What it will take to reach an innovation?

More work needs to be done at the baseline level, in explaining the very idea of mental health and how it affects overall wellbeing. We believe it is crucial to spread the message to the Karen community that someone who may be mentally unwell or under stress is not “crazy”, “bad” or “shameful”. We also hope that there can be a more wide range of culturally-specific services available to the community to better suit their mental health needs. Most of our participants were resistant to the idea of speaking to a counselor and but were more comfortable having someone of their own culture or with similar experience or feelings to listen to them and help them identify coping strategies, validate their feelings and remind them their feelings are human responses to stressors. Our intent is to try and find an appropriate middle ground. We believe that the more we learn about and work with the other cultures, the more likely it is that we can find solutions that will fit their needs, beliefs and customs.

What's next?

The pilot projects will all continue, in various iterations. The innovative collaborative will continue between Ahavah and Mental Health Resources, and the City of Minneapolis Public Health will support the project, at least in 2017. In order for that to continue, Ahavah will need to increase their administrative abilities (complete more thorough and timely reporting). On the MDH side of things, the project has been highlighted by the department-wide community engagement leaders, and the social innovation process will be passed on.
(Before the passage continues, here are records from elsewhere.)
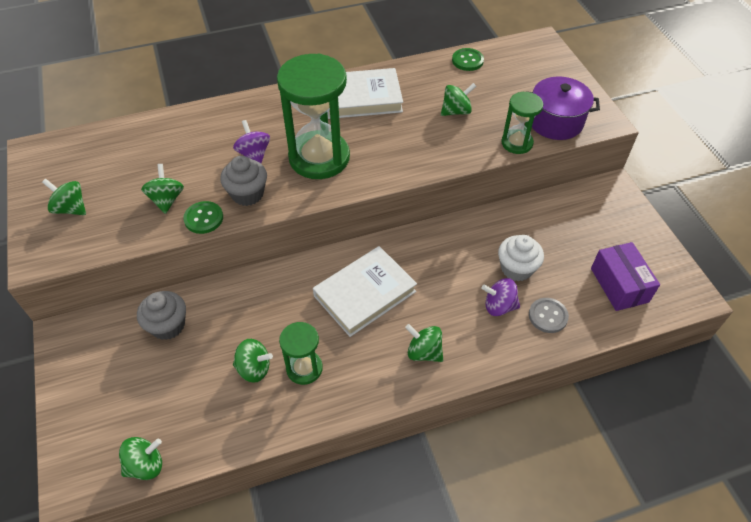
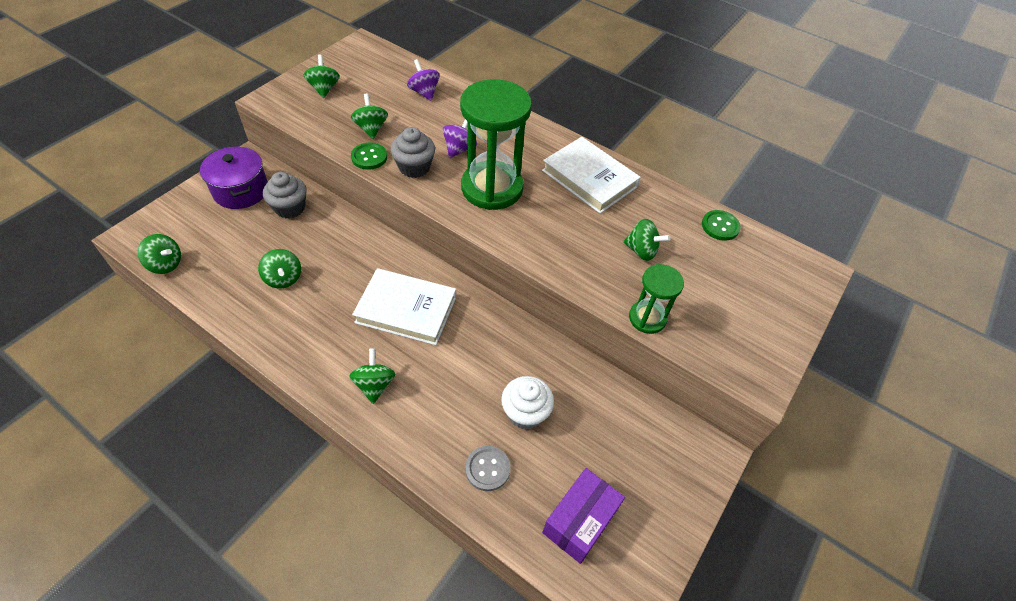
camera: 50 degrees right, 0 degrees up
(167, 199) = (371, 128): green spinning top -> green spinning top turned 60 degrees counterclockwise
(304, 368) = (304, 309): green hourglass -> none
(499, 306) = (468, 419): purple spinning top -> purple spinning top (424, 92)
(555, 122) = (711, 337): purple pot -> purple pot (241, 190)

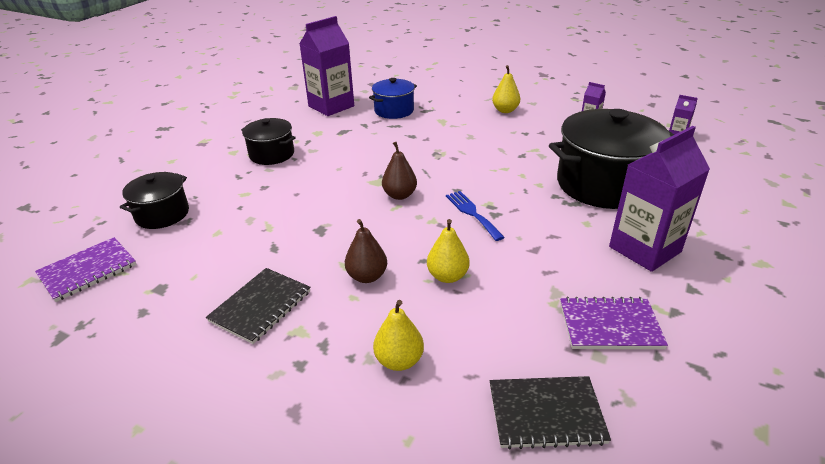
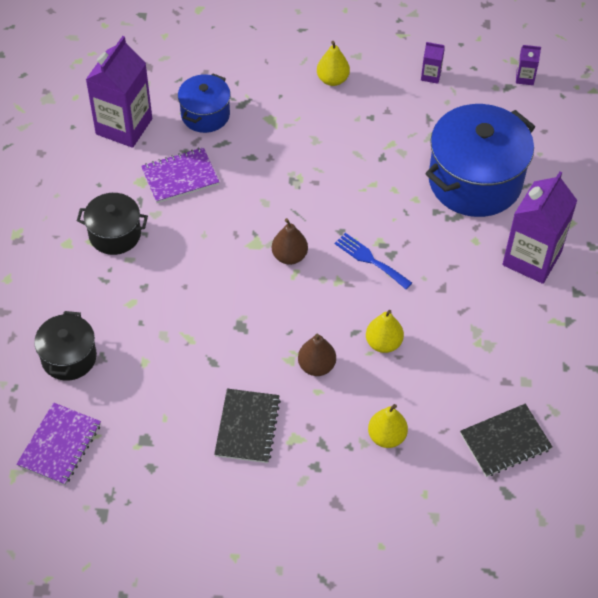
camera: 25 degrees left, 20 degrees up
(603, 184) = (475, 181): black pot -> blue pot
(610, 325) = (526, 351): purple notebook -> purple notebook (180, 177)

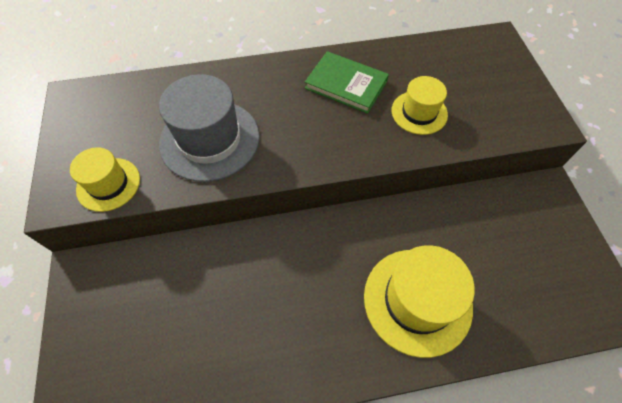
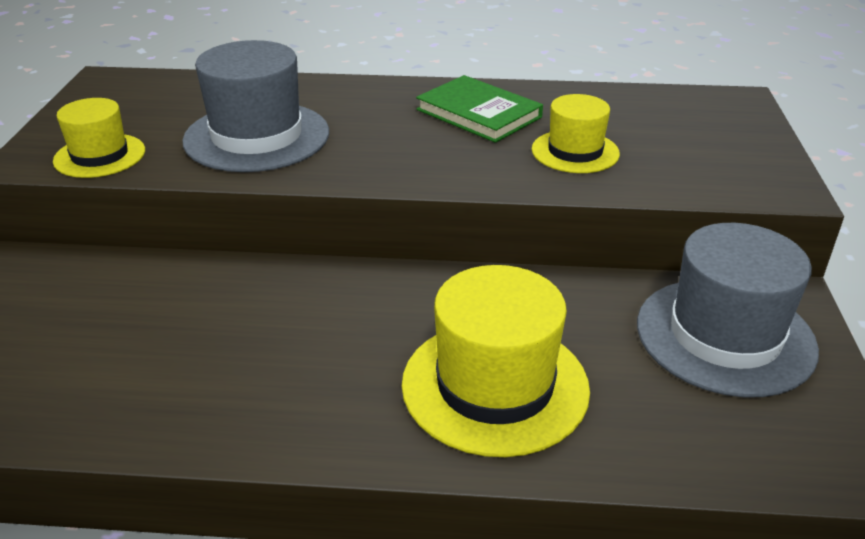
camera: 15 degrees right, 25 degrees down
(525, 228) = (725, 336): none -> grey hat

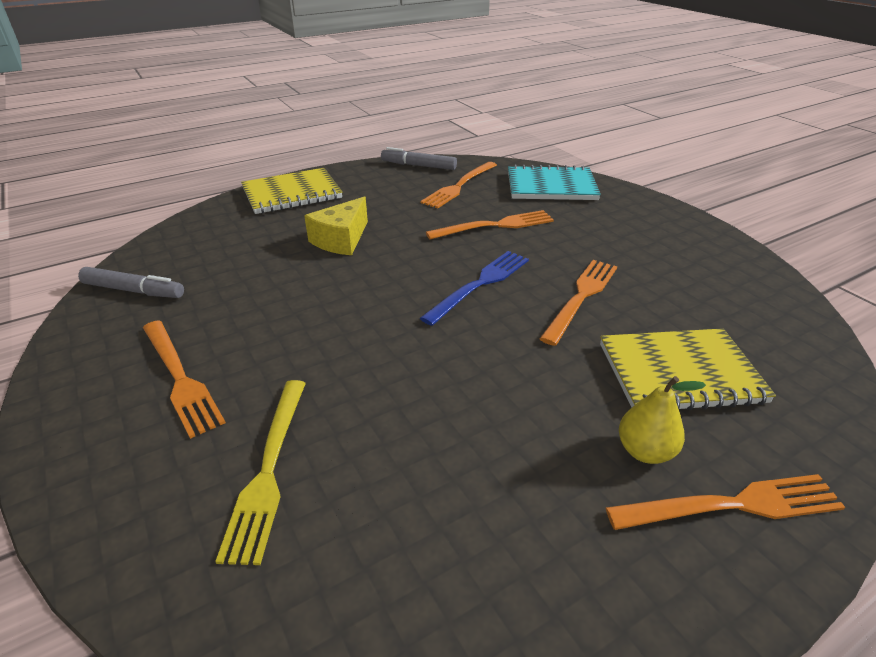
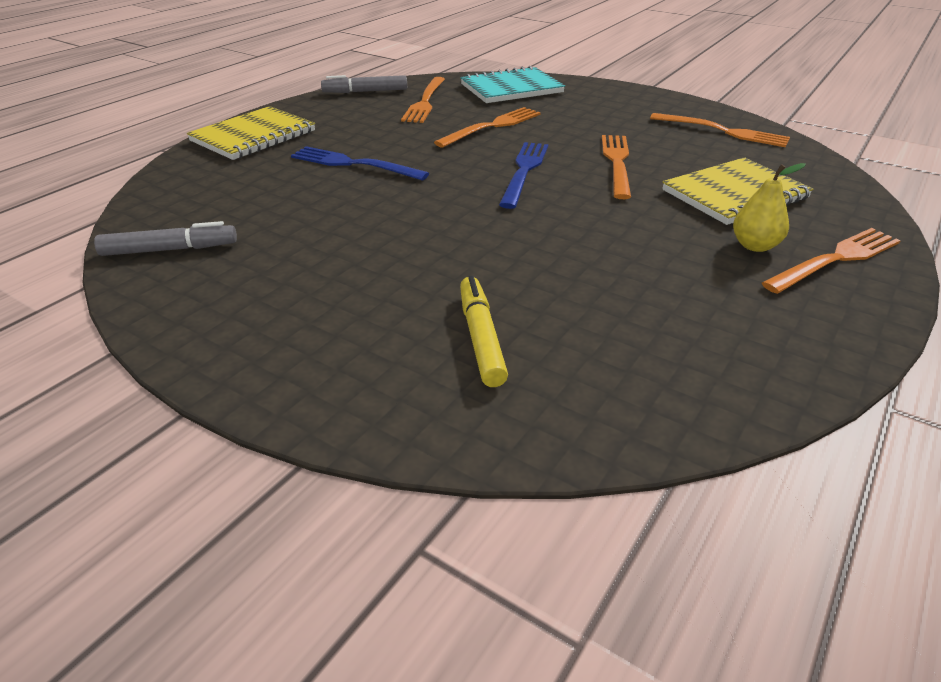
camera: 25 degrees left, 0 degrees up
(180, 378) = (315, 302): orange fork -> orange fork (723, 131)
(268, 470) = (481, 338): yellow fork -> yellow marker
(341, 240) = (353, 164): yellow cheese -> blue fork

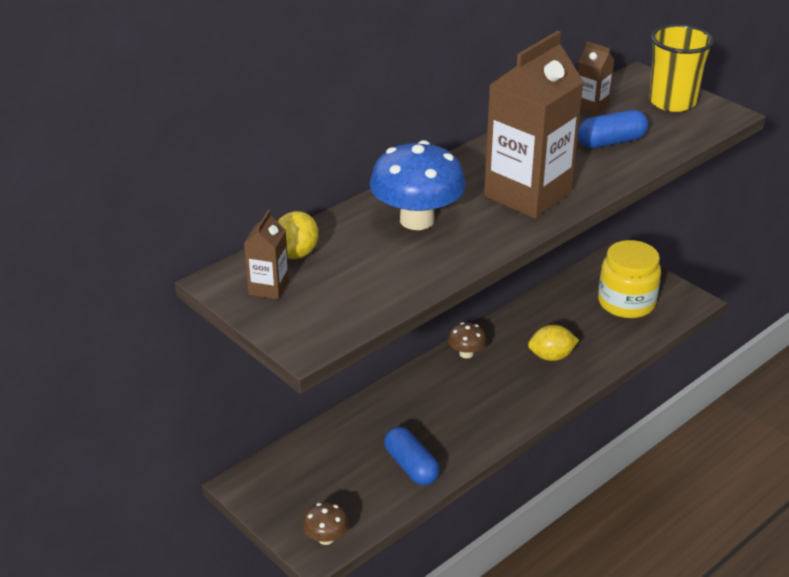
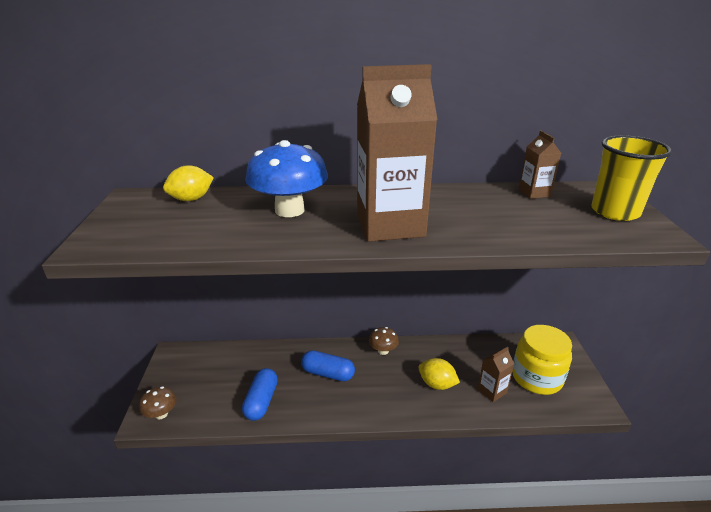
camera: 40 degrees right, 5 degrees down
(268, 288) = (141, 209): brown carton -> brown carton (492, 391)
(611, 142) = (515, 218): blue capsule -> blue capsule (328, 373)

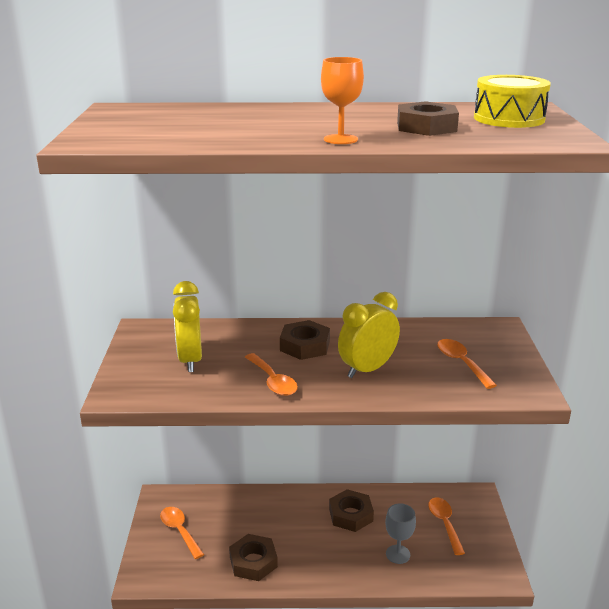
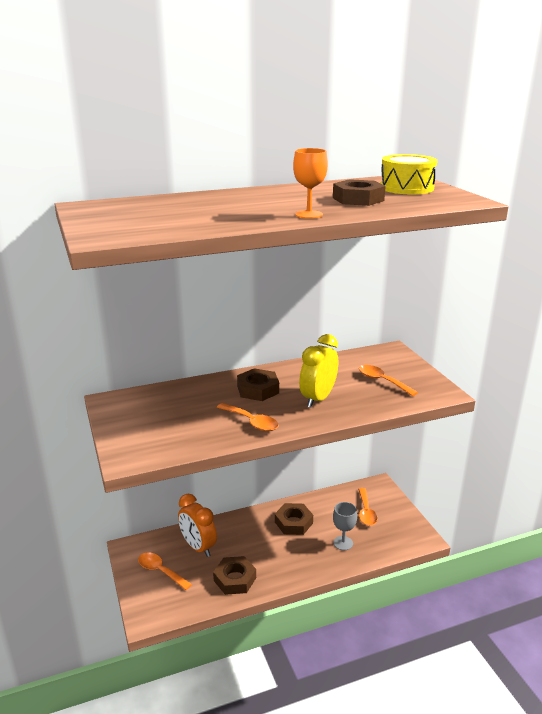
camera: 20 degrees left, 0 degrees up
(190, 360) = (171, 418): yellow clock -> none
(231, 515) = (198, 547): none -> orange clock
(444, 524) = (366, 512): orange spoon -> orange spoon turned 150 degrees counterclockwise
If you could do it all over again...

I would have started from the beginning with two labs (not trying to combine Twin Cities and Bemidji) and I would have set aside more time and stated the clear responsibility to maintain the relationships with community members to keep them engaged in all of the lab events (not just the first ones, but all the way through to evaluation).

One last thought

I think we’ve figured out quite a bit about what culturally-based support looks like and what it means to fund/support it in the community. It means a lot of flexibility in expectations (will they serve 8 people or 80) and in what sort of activities “count,” like quilting circles and home visits by lay people, and a great investment of time in grant management. We’ve also seen a great demand for the services, especially for Ahavah, in the realm of prevention work for Child Protective Services, which is actually a good space for public health to work in.